GAP

Genome Annotation Paser (GAP) is a tool for parsing Gencode/Ensembl GTF and NCBI GFF3 genome annotation files.

Installation

Prerequisites

Python 2.7 or Python 3

Installing

Add these lines to your ~/.bash_profile, [GAP] is the absolute path of GAP.

export PYTHONPATH=[GAP]:$PYTHONPATH
export PATH=[GAP]:$PATH

Main functions

Fetch transcritome file from genome with GFF/GTF annotation;
Conversion between three coordinate systems: Gene/Transcript/Genome;
Get transcription information (chrID, gene type, length, CDS region...) given a transcription ID or gene name;
Show mRNA structure
...

Download data

Gencode GTF/Genome: https://www.gencodegenes.org
Enesembl GTF/Genome: https://ensembl.org/info/data/ftp/index.html
NCBI GFF3/Genome: ftp://ftp.ncbi.nlm.nih.gov/genomes

Quick start

1. Convert a GTF file to *.genomeCoor.bed file

parseGTF.py -g chicken.gtf -o chicken -s ensembl --genome chicken_ensembl.fa

The genome file --genome chicken_ensembl.fa is optional.

It will produce three files:

chicken.genomeCoor.bed -- A simple version of the genome-based annotation file
chicken.transCoor.bed -- A simple version of the transcript-based annotation file
chicken_transcriptome.fa -- Transcriptome file

2. Read the annotation

import GAP
chicken_parser = GAP.init("chicken.genomeCoor.bed", "chicken_transcriptome.fa")

Another way is to read the GTF file directly.

chicken_parser = GAP.initGTF("chicken.gtf", genomeFile="chicken_ensembl.fa", source='Ensembl')

3. Get all mRNAs

mRNAs = chicken_parser.getmRNATransList(); print len(mRNAs)
# 30252
print mRNAs[:5]
# ['ENSGALT00000005443', 'ENSGALT00000005447', 'ENSGALT00000013873', 'ENSGALT00000001353', 'ENSGALT00000001352']
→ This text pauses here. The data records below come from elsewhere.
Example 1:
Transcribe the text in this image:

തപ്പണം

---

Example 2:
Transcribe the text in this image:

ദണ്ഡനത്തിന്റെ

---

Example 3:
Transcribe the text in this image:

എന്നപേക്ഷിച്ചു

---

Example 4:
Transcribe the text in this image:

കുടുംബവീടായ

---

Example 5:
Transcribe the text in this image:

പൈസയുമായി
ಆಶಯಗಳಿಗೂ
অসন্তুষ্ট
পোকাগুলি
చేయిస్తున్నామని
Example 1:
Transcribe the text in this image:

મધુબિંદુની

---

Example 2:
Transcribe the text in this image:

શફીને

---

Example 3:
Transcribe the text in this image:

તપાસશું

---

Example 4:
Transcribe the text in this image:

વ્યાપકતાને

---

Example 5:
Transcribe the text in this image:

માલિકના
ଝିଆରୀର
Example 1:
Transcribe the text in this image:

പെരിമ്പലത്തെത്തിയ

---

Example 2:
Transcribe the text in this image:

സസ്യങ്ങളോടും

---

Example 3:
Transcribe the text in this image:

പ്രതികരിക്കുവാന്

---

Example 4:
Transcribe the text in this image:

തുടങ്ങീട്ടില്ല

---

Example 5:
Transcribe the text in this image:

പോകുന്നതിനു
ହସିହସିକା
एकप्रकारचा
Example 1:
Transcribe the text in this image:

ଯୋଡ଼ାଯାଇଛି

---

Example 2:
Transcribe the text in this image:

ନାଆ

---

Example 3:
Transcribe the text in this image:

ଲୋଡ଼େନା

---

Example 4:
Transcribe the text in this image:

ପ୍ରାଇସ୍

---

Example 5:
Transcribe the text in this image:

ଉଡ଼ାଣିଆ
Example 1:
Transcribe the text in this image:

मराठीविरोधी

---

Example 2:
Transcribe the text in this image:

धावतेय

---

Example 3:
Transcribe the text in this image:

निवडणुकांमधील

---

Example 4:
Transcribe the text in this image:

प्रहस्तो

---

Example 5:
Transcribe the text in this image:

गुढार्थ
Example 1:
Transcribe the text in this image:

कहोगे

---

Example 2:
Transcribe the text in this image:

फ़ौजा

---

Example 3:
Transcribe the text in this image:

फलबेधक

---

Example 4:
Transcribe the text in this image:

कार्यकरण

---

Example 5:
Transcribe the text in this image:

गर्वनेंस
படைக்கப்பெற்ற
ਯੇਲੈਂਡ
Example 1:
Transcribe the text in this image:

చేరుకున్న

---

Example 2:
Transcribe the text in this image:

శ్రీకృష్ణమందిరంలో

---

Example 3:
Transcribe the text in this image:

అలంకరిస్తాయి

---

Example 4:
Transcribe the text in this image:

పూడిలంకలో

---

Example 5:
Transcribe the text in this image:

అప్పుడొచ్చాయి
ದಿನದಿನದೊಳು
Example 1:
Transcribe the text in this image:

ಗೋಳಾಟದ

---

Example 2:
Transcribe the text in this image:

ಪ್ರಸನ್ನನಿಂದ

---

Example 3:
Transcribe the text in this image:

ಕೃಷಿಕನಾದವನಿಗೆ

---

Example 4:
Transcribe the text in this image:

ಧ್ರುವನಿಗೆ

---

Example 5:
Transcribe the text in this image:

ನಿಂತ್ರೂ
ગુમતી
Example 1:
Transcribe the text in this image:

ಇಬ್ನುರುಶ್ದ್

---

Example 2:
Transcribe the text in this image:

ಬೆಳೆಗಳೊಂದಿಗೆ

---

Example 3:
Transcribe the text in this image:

It shows that chicken has 30252 mRNA transcripts.

4. Get GAPDH gene id and transcripts

GAPDH_gID = chicken_parser.getGeneByGeneName("GAPDH"); print GAPDH_gID
# ENSGALG00000014442

GAPDH_transcripts = chicken_parser.getTransByGeneID(GAPDH_gID); print GAPDH_transcripts
# ['ENSGALT00000046744', 'ENSGALT00000086833', 'ENSGALT00000023323', 'ENSGALT00000086032', 'ENSGALT00000074237', 'ENSGALT00000090208', 'ENSGALT00000051222', 'ENSGALT00000054080', 'ENSGALT00000089752', 'ENSGALT00000085687']

## Print all transcript gene type and length
for tid in GAPDH_transcripts:
	trans_feature = chicken_parser.getTransFeature(tid)
	print tid, trans_feature['gene_type'], trans_feature['trans_len']

# ENSGALT00000046744 protein_coding 1076
# ENSGALT00000086833 protein_coding 1122
# ENSGALT00000023323 protein_coding 1288
# ENSGALT00000086032 protein_coding 1302
# ENSGALT00000074237 protein_coding 1091
# ENSGALT00000090208 protein_coding 670
# ENSGALT00000051222 protein_coding 1179
# ENSGALT00000054080 protein_coding 1498
# ENSGALT00000089752 protein_coding 434
# ENSGALT00000085687 protein_coding 991

5. Get UTR and CDS region of longest transcript of GAPDH

## Method 1
ft = chicken_parser.getTransFeature("ENSGALT00000054080")
cds_start, cds_end = ft['cds_start'], ft['cds_end']
GAPDH = chicken_parser.getTransSeq("ENSGALT00000054080")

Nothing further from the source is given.